:: Extracted text ::
= Beginning of Section =
Thursday, February 28, 2008

Gene Sperling on Bob Ball

Former Clinton national economic adviser Gene Sperling dedicates his Bloomberg column to former Social Security Commissioner Bob Ball, who passed away recently at the age of 93. Ball served as Social Security Commissioner from 1962 to 1973, under both Democratic and Republican administrations. Sperling discusses Ball's influence on the Clinton administration's discussions of Social Security reform and the role Ball played in the debate over personal retirement accounts.

In addition to his career at SSA, Ball was also a member of the so-called Greenspan Social Security commission in 1983, which drafted the most recent major reforms to the program.

Ball remained active in the Social Security debate, including a Washington Post op-ed outlining his own plan to keep the program solvent. Ball proposed several steps to improve the program's finances (an actuarial memorandum from SSA is available here). These include:

  • Increase the taxable maximum wage (currently around $100,000);
  • Invest part of the trust fund in stocks; and
  • Dedicate part of the estate tax to Social Security.
These three steps would address about three-quarters of the 75-year actuarial deficit, assuming stock returns were as projected.

To address the remaining 75-year deficit the plan would:
  • Reduce annual COLA payments by around 0.22 percentage points by switching from the CPI-W to the chain-weighted CPI;
  • Include all state and local workers in the Social Security program.
To achieve "sustainable solvency" -- defined as maintaining a stable trust fund balance relative to annual benefit payments -- the Ball plan would automatically enact a balancing tax rate increase of 1 percentage point at the time at which the Social Security trust fund ratio was projected to begin declining. Under current Trustees projections, this would take place in the year 2023. This tax rate could be adjusted in future years if needed.
= End of Section =
:: Activity list ::
1. According to the post on Gene Sperling and Bob Ball, during which years did Ball serve as Social Security Commissioner?
2. In the post on Gene Sperling and Bob Ball, rewrite the stretch from "Ball remained active" through "were as projected.", using "reserve fund" in place of "trust fund".

:: Excerpted records ::
= Beginning of Section =
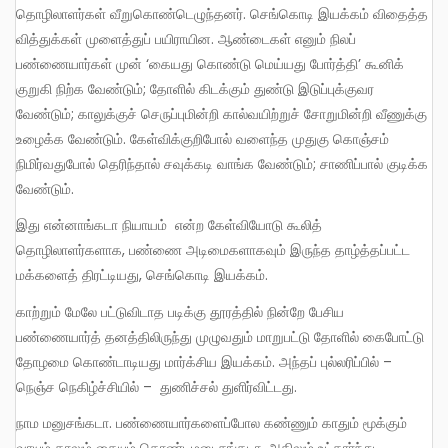
தொழிலாளர்கள் வீறுகொண்டெழுந்தனர். செங்கொடி இயக்கம் விதைத்த
வித்துக்கள் முளைத்துப் பயிராயின. ஆண்டைகள் எனும் நிலப்
பண்ணையார்கள் முன் ‘கையது கொண்டு மெய்யது போர்த்தி’ கூனிக்
குறுகி நிற்க வேண்டும்; தோளில் கிடக்கும் துண்டு இடுப்புக்குவர
வேண்டும்; காலுக்குச் செருப்புமின்றி கால்வயிற்றுச் சோறுமின்றி வீணுக்கு
உழைக்க வேண்டும். கேள்விக்குறிபோல் வளைந்த முதுகு கொஞ்சம்
நிமிர்வதுபோல் தெரிந்தால் சவுக்கடி வாங்க வேண்டும்; சாணிப்பால் குடிக்க
வேண்டும்.
இது என்னாங்கடா நியாயம் என்ற கேள்வியோடு கூலித்
தொழிலாளர்களாக, பண்ணை அடிமைகளாகவும் இருந்த தாழ்த்தப்பட்ட
மக்களைத் திரட்டியது, செங்கொடி இயக்கம்.
காற்றும் மேலே பட்டுவிடாத படிக்கு தூரத்தில் நின்றே பேசிய
பண்ணையார்த் தனத்திலிருந்து முழுவதும் மாறுபட்டு தோளில் கைபோட்டு
தோழமை கொண்டாடியது மார்க்சிய இயக்கம். அந்தப் புல்லரிப்பில் –
நெஞ்ச நெகிழ்ச்சியில் – துணிச்சல் துளிர்விட்டது.
நாம மனுசங்கடா. பண்ணையார்களைப்போல கண்ணும் காதும் மூக்கும்
வாயும் காலும் கையும் கொண்டமனு சங்கடா. அதிலும் உட்கார்ந்து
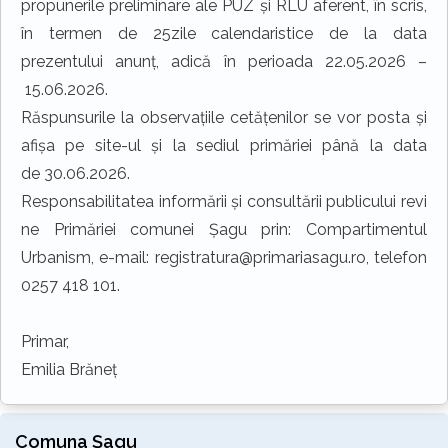
propunerile preliminare ale PUZ și RLU aferent, în scris,
în termen de 25zile calendaristice de la data
prezentului anunț, adică în perioada 22.05.2026 –
15.06.2026.
Răspunsurile la observațiile cetățenilor se vor posta și
afișa pe site-ul și la sediul primăriei până la data
de 30.06.2026.
Responsabilitatea informării şi consultării publicului revi
ne Primăriei comunei Șagu prin: Compartimentul
Urbanism, e-mail: registratura@primariasagu.ro, telefon
0257 418 101.
Primar,
Emilia Brăneț
Comuna Șagu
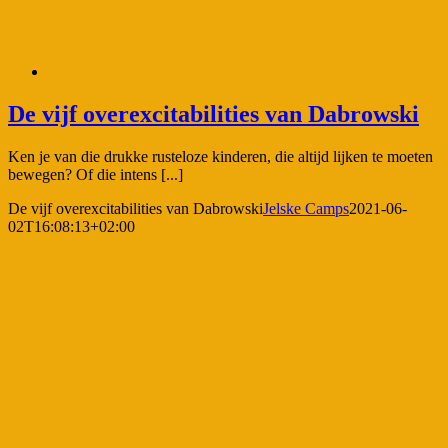
De vijf overexcitabilities van Dabrowski
Ken je van die drukke rusteloze kinderen, die altijd lijken te moeten
bewegen? Of die intens [...]
De vijf overexcitabilities van Dabrowski
Jelske Camps
2021-06-
02T16:08:13+02:00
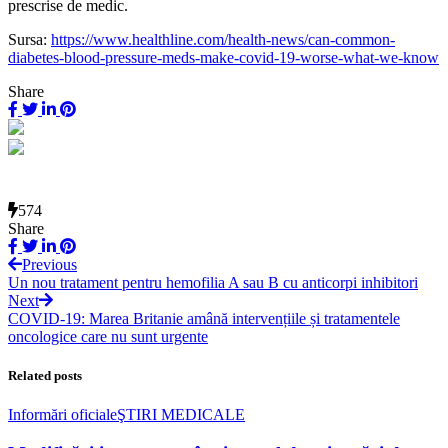
prescrise de medic.
Sursa:
https://www.healthline.com/health-news/can-common-
diabetes-blood-pressure-meds-make-covid-19-worse-what-we-know
Share
574
Share
Previous
Un nou tratament pentru hemofilia A sau B cu anticorpi inhibitori
Next
COVID-19: Marea Britanie amână intervențiile și tratamentele
oncologice care nu sunt urgente
Related posts
Informări oficiale
ŞTIRI MEDICALE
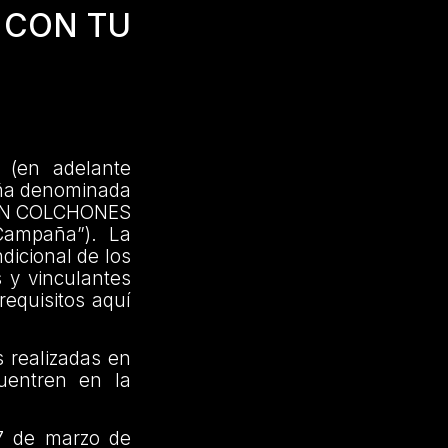
 CON TU
 (en adelante
aña denominada
 EN COLCHONES
ampaña”). La
dicional de los
s y vinculantes
requisitos aquí
 realizadas en
uentren en la
7 de marzo de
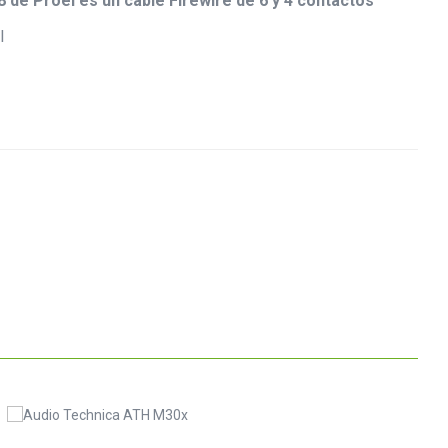
 de Proel es un cable Firewire de 6 y 4 contactos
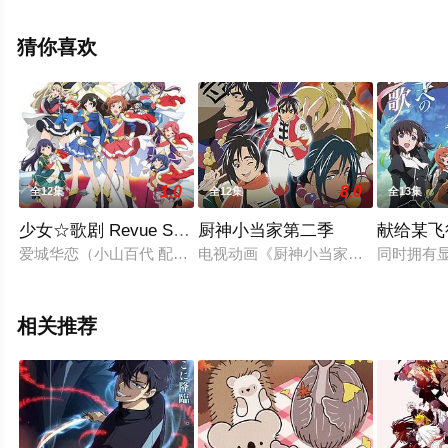
漫，手机免费观看高清未删减完整版动漫全集就上天堂电
影网，更多相关信息可移步至豆瓣动漫、电视猫或剧情网
猜你喜欢
等平台了解。
1.0
8.0
全12集
全12集
全13集
少女☆歌剧 Revue Starlight
厨神小当家第二季
献给某飞
爱城华恋（小山百代 配音）自幼便对聚光灯照耀的舞台充满了憧
电视动画《厨神小当家》改编自小川悦司著
同时拥有
相关推荐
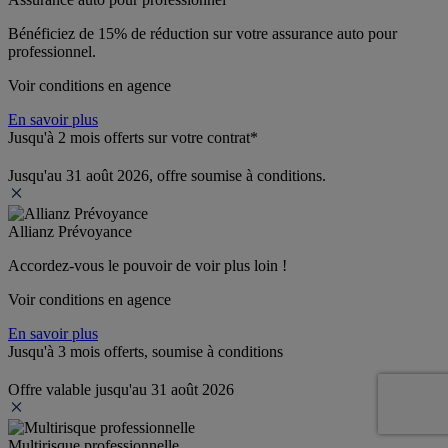
Bénéficiez de 
15% de réduction
 sur votre assurance auto pour 
professionnel.
Voir conditions en agence
En savoir plus
Jusqu'à 2 mois offerts sur votre contrat*
Jusqu'au 31 août 2026, offre soumise à conditions.
Allianz Prévoyance
Accordez-vous le pouvoir de voir plus loin ! 
Voir conditions en agence
En savoir plus
Jusqu'à 3 mois offerts, soumise à conditions
Offre valable jusqu'au 31 août 2026
Multirisque professionnelle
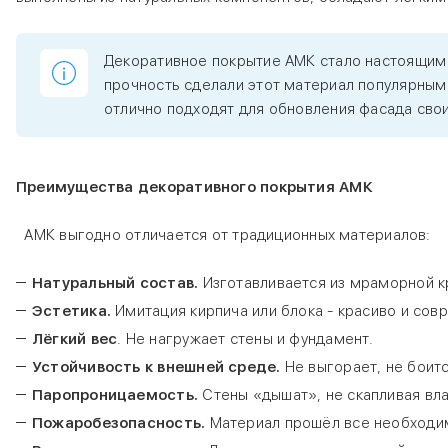
Декоративное покрытие АМК стало настоящим 
прочность сделали этот материал популярным 
отлично подходят для обновления фасада свои
Преимущества декоративного покрытия АМК
АМК выгодно отличается от традиционных материалов:
Натуральный состав.
Изготавливается из мраморной к
Эстетика.
Имитация кирпича или блока - красиво и сов
Лёгкий вес
. Не нагружает стены и фундамент.
Устойчивость к внешней среде.
Не выгорает, не боит
Паропроницаемость.
Стены «дышат», не скапливая вла
Пожаробезопасность.
Материал прошёл все необходи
= End of Section =
:: Results of the tasks ::
1. From 1962 to 1973.

2.
Ball remained active in the Social Security debate, including a Washington Post op-ed outlining his own plan to keep the program solvent. Ball proposed several steps to improve the program's finances (an actuarial memorandum from SSA is available here). These include:

  • Increase the taxable maximum wage (currently around $100,000);
  • Invest part of the reserve fund in stocks; and
  • Dedicate part of the estate tax to Social Security.
These three steps would address about three-quarters of the 75-year actuarial deficit, assuming stock returns were as projected.